Following its defeat by Taliban forces in February 1995, Hizb ceases to be a major military power.
The Taliban and Massoud crush the Iranian supported Shi'a militia in South Kabul.
Massoud, after successfully pushing the Taliban out of the Kabul area in March, secures the capital from rocket attacks for the first time in years.
Under the new apparent security of the Rabbani-Massoud government, hundreds of thousands of displaced people return to Kabul.
Due to resign the previous day, Rabbani, on February 22, announces his decision to delay his resignation until 21 March, stating he will not step down unless the Taliban are included in the interim administration.
Talks stall, however, when the Taliban set three conditions for participation: only "good Muslims" may participate in the interim administration, all 30 provinces must be represented, and Kabul must be policed by a "neutral force" under Taliban control.
The talks are unsuccessful, and a stalemate ensues between the Kabul government and the Taliban.
International efforts to reach a comprehensive peace settlement meet with little success.
The swift rise of the Taliban raises concerns of ethnic warfare or an upsurge of Islamic fundamentalism.
In the mid-1990s, the Hazaras, who constitute Afghanistan's largest Shiite community, number an estimated 1,650,000, of whom about 1,500,000 live in Afghanistan, and the remainder in Iran.
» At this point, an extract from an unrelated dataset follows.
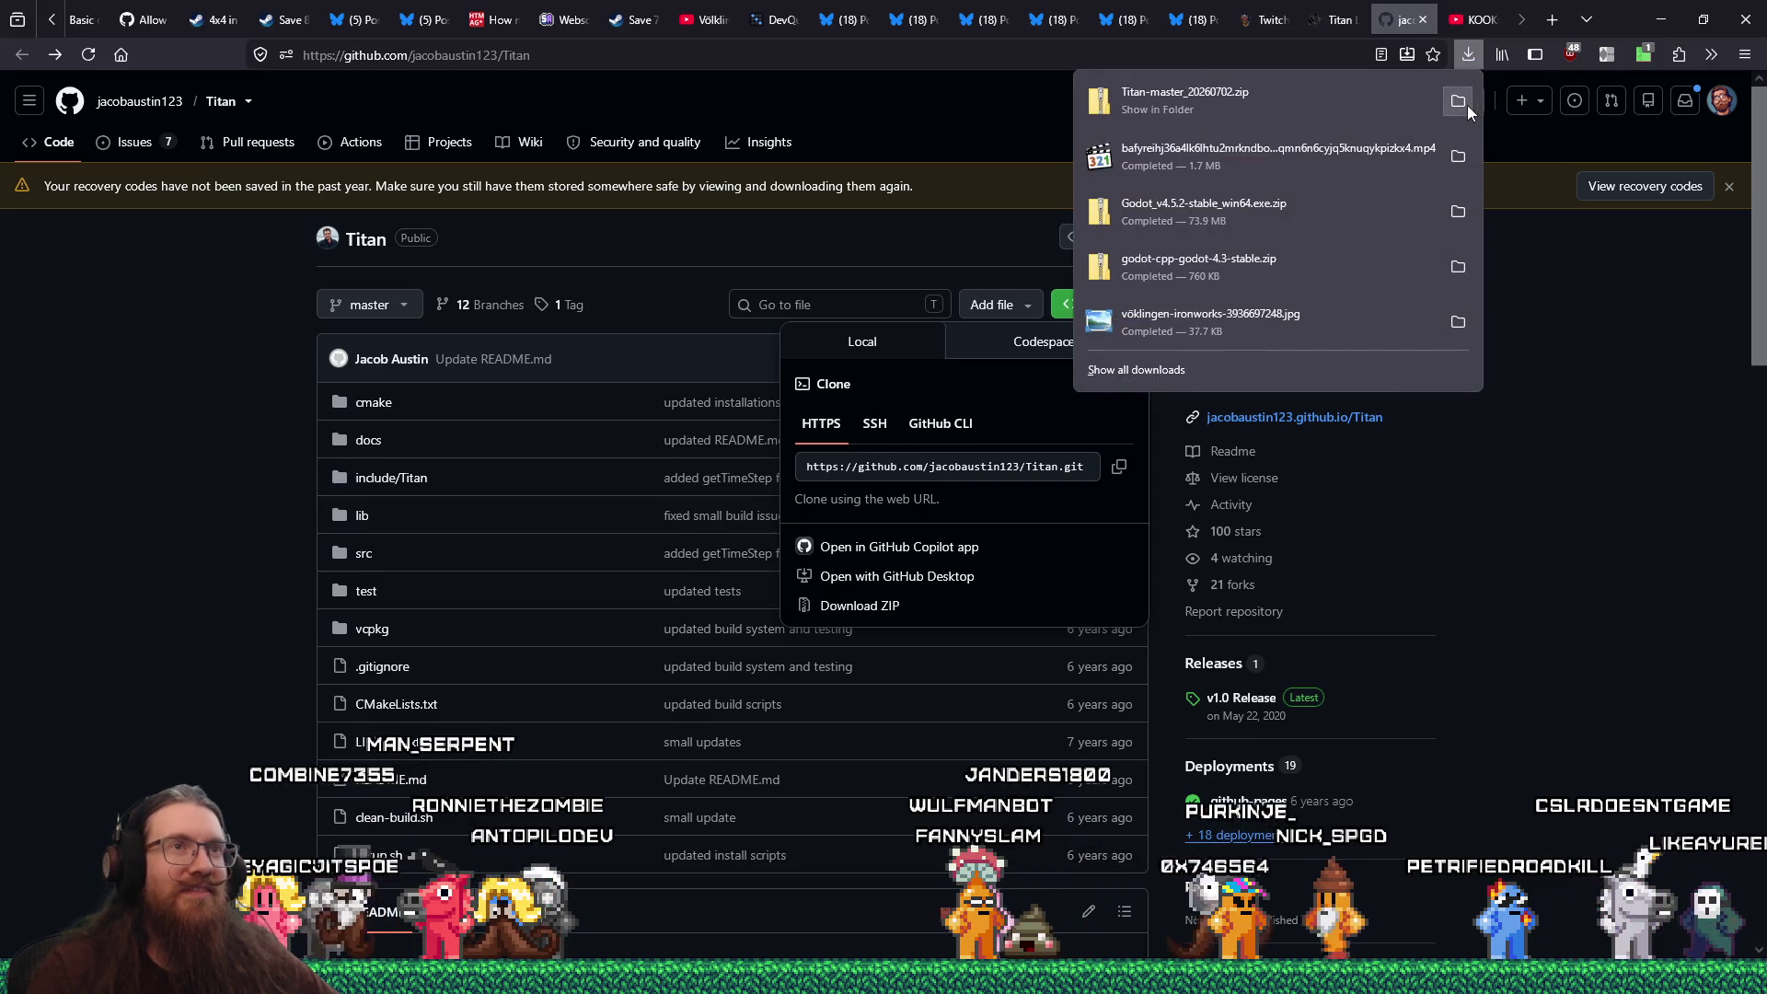
Open the ZIP's folder, then create a new Titan folder under E:\projects\notmine
{"action": "left_click", "coordinate": [1426, 145]}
Opposition to rule by the mainly Pashtun Taliban comes initially from Afghanistan's non-Pashtun ethnic groups, notably the Uzbek and Turkmen minorities.
Resistance leader Ustad (master) Abdul Ali Mazari, one of the founders, and later Secretary General, of the Islamic Wahdat Party of Afghanistan, is regarded by some Hazara as "Baba Mazari" (father) for his efforts to unite all Hazaras.
After the Taliban abducts Mazari and companions from West Kabul, they execute him on the way to Qandahar on March 11, 1995.